For the 22 weeks from 5 August to 5 January, group like-for-like sales were down 1.7% due to a negative contribution from the retail business and a flat performance at the wholesale business.
Including fuel, which has been a ‘highly promotional’ market in recent times, like-for-like sales were worse still, down 2.8%.
THIRD QUARTER REBOUND OF SORTS
Like-for-likes in the third quarter, from 5 August to 3 November, showed a slight improvement down just 1.2%, with retail sales down 1.1% and wholesale revenues marginally lower.
Retail conditions remained ‘challenging’ as consumers reined in their spending due to the ongoing uncertainty over Brexit, while wholesale revenues were affected by lower sales to McColl’s (MCLS).

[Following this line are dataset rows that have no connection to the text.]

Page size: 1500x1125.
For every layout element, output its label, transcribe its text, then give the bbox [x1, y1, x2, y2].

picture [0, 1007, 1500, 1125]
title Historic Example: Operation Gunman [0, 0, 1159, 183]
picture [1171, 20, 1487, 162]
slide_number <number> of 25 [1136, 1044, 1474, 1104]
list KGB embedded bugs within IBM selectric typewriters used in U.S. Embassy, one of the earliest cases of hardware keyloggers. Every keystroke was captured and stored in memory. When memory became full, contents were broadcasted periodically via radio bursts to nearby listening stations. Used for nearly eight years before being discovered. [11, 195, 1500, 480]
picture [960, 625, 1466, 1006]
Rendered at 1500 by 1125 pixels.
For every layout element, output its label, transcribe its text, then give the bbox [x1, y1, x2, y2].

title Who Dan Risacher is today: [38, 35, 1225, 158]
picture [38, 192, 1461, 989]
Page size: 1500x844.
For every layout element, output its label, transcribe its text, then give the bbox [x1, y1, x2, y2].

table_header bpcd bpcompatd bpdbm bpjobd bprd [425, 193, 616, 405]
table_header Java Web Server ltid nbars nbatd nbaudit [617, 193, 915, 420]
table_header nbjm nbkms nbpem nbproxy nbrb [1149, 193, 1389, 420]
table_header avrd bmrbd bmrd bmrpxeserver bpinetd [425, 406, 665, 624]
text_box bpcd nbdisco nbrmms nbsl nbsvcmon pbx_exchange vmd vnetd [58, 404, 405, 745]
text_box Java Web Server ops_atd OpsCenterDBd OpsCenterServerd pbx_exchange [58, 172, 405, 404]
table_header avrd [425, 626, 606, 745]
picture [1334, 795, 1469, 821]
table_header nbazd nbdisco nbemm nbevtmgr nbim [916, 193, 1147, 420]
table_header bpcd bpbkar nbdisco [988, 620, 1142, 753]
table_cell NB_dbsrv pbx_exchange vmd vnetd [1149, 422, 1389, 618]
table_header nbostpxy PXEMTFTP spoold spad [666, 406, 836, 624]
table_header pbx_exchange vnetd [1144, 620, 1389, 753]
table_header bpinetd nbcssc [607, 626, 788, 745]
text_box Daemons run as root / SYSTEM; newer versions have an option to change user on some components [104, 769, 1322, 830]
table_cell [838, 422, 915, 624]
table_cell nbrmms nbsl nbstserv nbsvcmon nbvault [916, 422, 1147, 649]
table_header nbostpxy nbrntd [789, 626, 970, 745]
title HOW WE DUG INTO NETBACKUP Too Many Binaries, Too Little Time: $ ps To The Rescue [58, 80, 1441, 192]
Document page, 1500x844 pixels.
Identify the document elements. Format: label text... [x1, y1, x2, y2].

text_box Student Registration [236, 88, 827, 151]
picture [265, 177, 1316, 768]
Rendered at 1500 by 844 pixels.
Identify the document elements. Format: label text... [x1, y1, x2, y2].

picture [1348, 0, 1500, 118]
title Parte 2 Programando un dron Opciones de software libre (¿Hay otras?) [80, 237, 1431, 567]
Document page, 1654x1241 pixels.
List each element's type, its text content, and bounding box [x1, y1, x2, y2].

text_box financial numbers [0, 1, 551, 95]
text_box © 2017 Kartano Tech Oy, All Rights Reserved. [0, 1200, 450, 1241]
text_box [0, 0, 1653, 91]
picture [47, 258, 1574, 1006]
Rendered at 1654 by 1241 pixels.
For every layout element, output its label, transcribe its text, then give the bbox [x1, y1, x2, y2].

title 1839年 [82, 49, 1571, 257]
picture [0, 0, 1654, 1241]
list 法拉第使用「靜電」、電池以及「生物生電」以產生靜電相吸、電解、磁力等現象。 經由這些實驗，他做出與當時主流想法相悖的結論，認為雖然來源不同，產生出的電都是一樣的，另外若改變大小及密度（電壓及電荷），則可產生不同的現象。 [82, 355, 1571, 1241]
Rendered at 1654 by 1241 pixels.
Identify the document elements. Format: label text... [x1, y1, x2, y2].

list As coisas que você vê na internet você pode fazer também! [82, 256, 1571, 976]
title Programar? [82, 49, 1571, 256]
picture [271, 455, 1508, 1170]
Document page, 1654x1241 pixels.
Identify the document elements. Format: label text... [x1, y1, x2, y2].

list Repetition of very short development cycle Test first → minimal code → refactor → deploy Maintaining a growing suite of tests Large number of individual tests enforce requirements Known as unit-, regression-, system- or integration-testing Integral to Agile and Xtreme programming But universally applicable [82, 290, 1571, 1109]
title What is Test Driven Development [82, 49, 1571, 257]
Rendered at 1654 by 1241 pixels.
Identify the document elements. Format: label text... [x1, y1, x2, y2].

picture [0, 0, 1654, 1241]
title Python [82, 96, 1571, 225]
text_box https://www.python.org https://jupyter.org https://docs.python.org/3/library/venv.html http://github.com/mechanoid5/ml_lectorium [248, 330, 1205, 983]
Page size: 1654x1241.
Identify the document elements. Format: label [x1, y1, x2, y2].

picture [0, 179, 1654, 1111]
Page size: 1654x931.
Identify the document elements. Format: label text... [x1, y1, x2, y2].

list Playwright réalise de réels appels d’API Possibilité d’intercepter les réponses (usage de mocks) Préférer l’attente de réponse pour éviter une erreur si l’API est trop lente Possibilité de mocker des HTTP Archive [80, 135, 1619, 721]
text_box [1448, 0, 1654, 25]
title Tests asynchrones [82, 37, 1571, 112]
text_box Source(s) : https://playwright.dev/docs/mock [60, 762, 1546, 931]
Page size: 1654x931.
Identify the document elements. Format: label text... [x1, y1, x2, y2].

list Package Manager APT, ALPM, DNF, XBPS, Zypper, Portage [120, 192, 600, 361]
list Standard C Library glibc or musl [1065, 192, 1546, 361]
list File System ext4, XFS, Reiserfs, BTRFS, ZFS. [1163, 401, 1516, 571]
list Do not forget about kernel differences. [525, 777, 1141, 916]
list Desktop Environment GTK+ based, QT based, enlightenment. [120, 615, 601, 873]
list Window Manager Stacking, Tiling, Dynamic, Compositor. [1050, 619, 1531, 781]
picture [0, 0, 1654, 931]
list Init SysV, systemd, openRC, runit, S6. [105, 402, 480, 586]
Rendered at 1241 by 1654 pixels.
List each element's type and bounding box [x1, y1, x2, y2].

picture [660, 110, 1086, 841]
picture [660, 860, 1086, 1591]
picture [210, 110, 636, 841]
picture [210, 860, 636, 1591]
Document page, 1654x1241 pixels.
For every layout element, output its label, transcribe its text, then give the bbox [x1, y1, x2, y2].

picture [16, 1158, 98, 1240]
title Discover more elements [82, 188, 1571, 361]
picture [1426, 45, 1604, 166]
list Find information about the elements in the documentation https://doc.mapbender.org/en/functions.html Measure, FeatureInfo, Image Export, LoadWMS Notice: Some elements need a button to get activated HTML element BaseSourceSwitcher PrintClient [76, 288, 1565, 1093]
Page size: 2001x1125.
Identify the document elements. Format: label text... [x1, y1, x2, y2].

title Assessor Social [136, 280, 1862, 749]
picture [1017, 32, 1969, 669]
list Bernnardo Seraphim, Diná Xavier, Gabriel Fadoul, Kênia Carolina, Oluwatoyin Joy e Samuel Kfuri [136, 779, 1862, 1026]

Chief executive David Potts remained upbeat, however: ‘It was encouraging that during an unusually challenging period for sales, our execution was strong and our profitability robust.’
‘We managed costs well throughout the period, offsetting some of the impact on LFL sales of the challenging trading conditions and continued uncertainty amongst customers.’
Importantly, with four weeks of the year still to go, Potts said he expects 2019/20 profit before tax and exceptional items ‘to be within the current range of analysts' forecasts.’
NO FESTIVE CHEER
Missing from today’s update were like-for-like sales for the 9 weeks to 5 January, although based on the third quarter and half-to-date figures it looks as though sales were down around 2.5% in line with estimates circulating yesterday afternoon.
Morrisons said its ‘basket of key Christmas items was once again very competitive, with most prices the same as or lower than last year’, and once again its Free From range performed well racking up a 34% increase in sales over Christmas and the New Year.
The latest market share figures from Kantar for the 12 weeks to 29 December show total UK grocery sales in pounds grew 0.2% on last year with volumes down 0.7% and prices up by an average of 0.9%. For Morrisons, Kantar estimates sales over the 12 weeks fell 2.9% on an absolute basis although today’s figures point to a smaller fall.
Meanwhile data today from market research firm Nielsen suggests that UK supermarkets experienced their lowest growth over the Christmas period for five years, with sales in the four weeks to 28 December up just 0.5% despite shoppers making more trips than last year.